4.5.7 Metaplot rpf_Metaplot Generate TIS/TTS-centered metagene profiles.
4.5.8 Coverage rpf_Coverage, rpf_Percent Evaluate read coverage across transcript regions and summarize coverage percentage.
4.5.9 Correlation rpf_Corr Calculate sample correlation at gene level and nucleotide-position level.

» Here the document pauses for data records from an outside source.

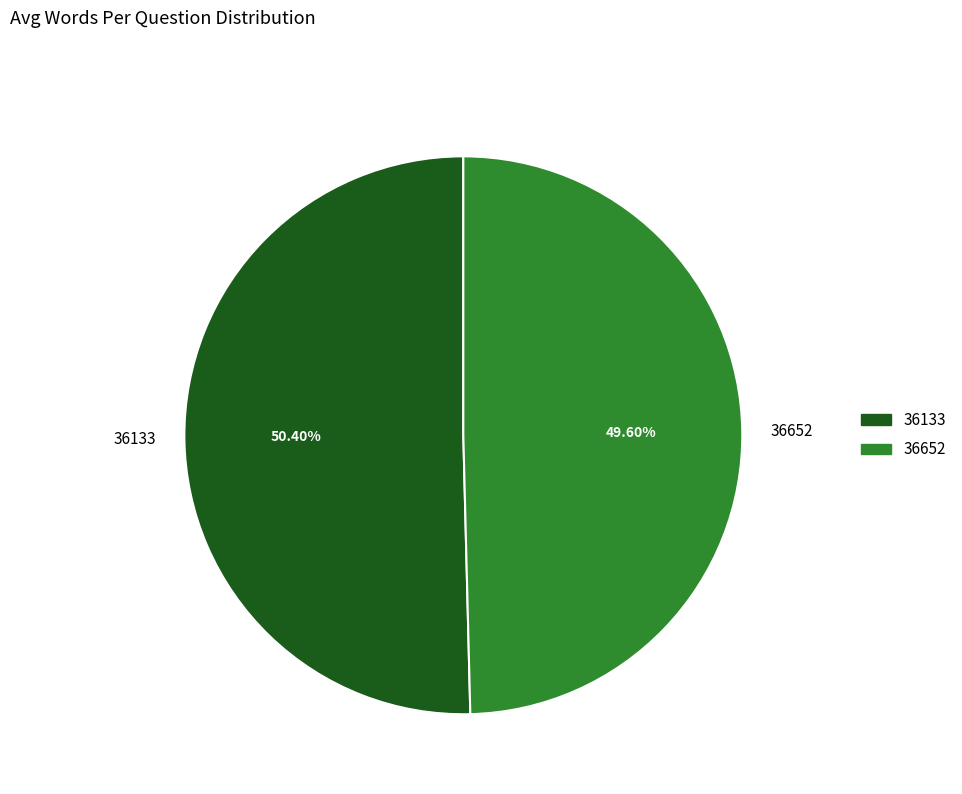

How many slices are in this pie chart?

2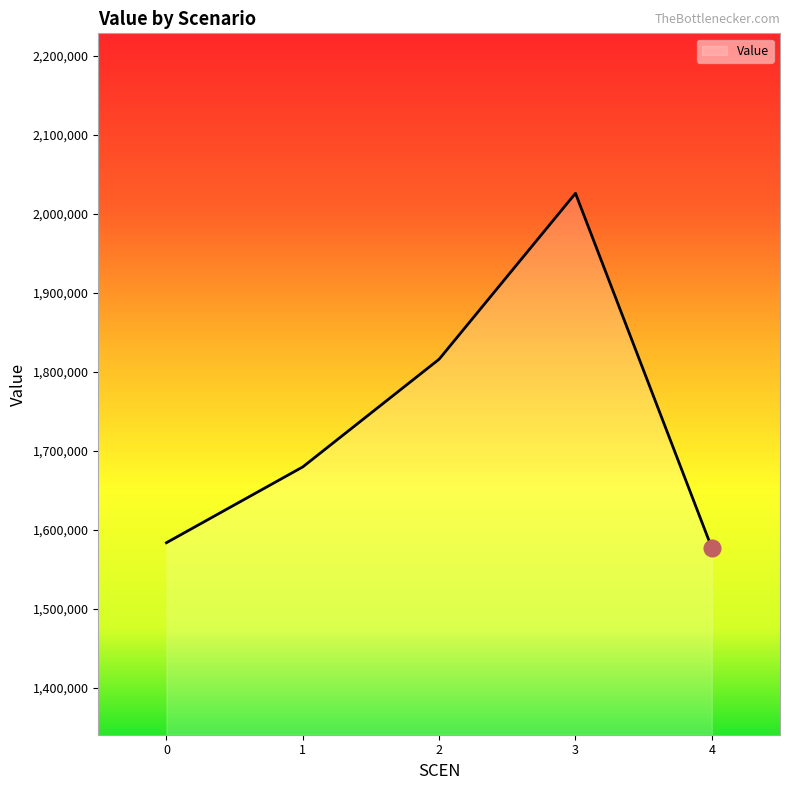

Rank the categories by value from lowest to highest.

4, 0, 1, 2, 3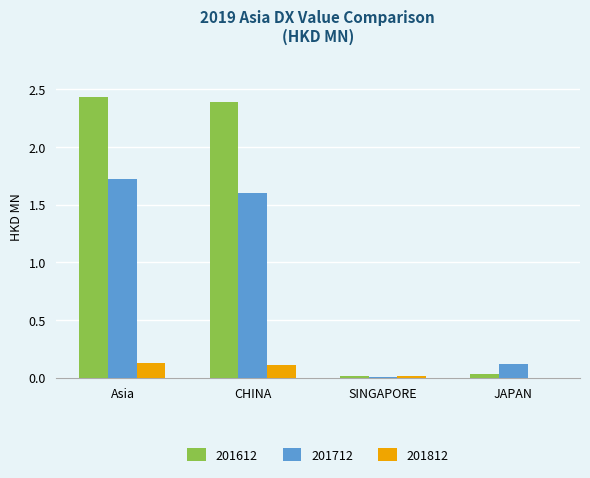

Is the value of 201612 at SINGAPORE greater than the value of 201812 at Asia?

No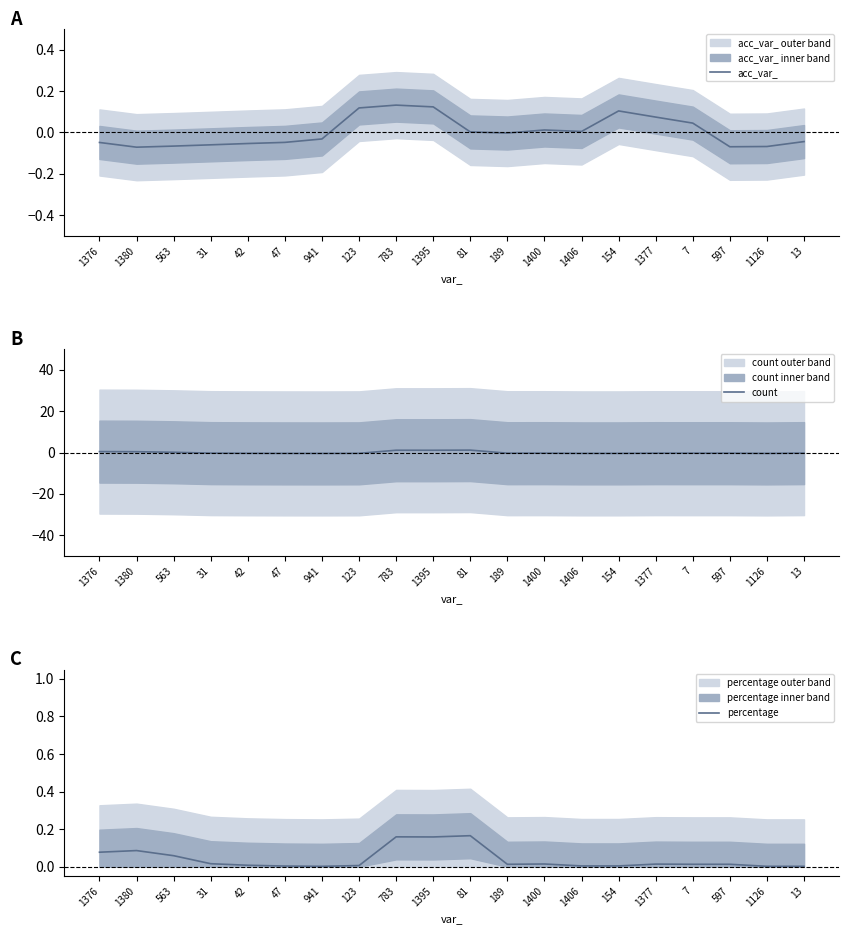

What are all the series names shown in the legend?

acc_var_, count, percentage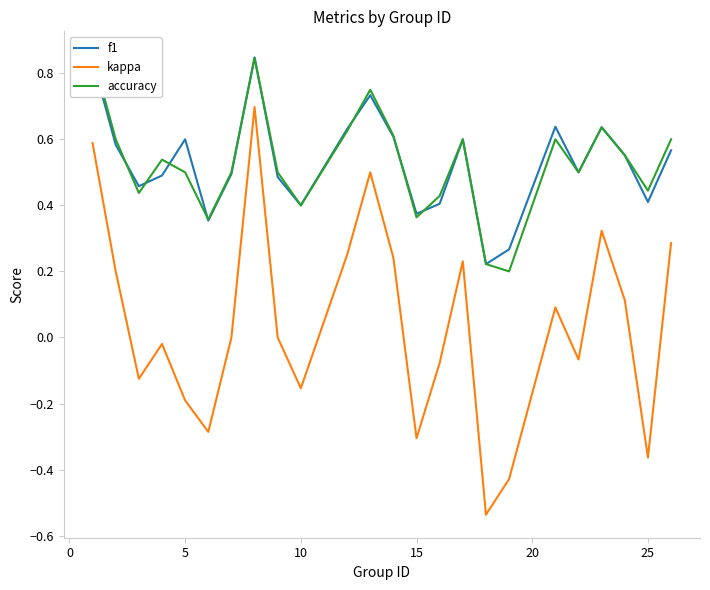

True or false: kappa and f1 cross at least once.

False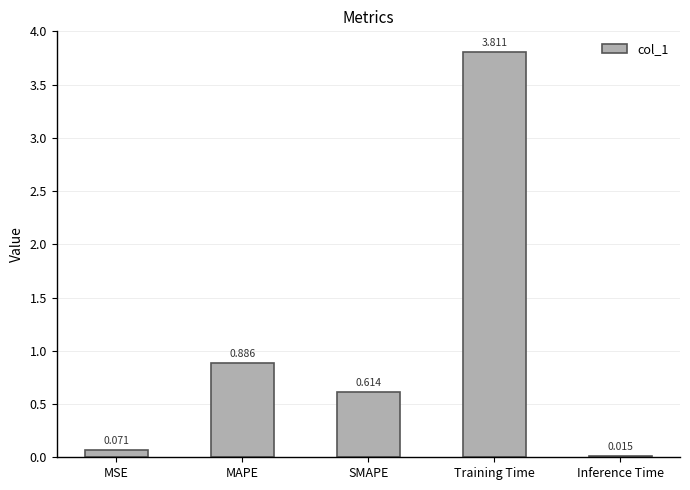

Which label corresponds to the largest value in the chart?

Training Time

Suggested directory structure

mkdir -p 01.check 02.digestion 03.offset 04.density 05.merge \
         06.periodicity 07.metaplot 08.coverage 09.correlation

Input dependency

Step Main input Main output
Check transcriptome BAM and gene.norm.txt filtered BAM and read-length statistics
Digestion bias filtered BAM, transcript annotation, transcript FASTA end-sequence motif and digestion-site profiles
Offset table filtered BAM or read-length range RNA/Ribo offset tables
Density filtered BAM, offset table, transcript annotation, transcript FASTA single-sample density file
Merge density single-sample density files merged density matrix
Downstream QC merged density matrix periodicity, metaplot, coverage, and correlation summaries

Notes

  • Run rpf_Check before density generation so that downstream steps use filtered and indexed BAM files.
  • Use rna_Offset for RNA-seq and rpf_Offset for Ribo-seq.
  • Ribo-seq codon-level analysis should only be performed after checking periodicity, metagene pattern, coverage, and replicate correlation.
  • Merge helper commands are documented in the page where their outputs are most commonly used.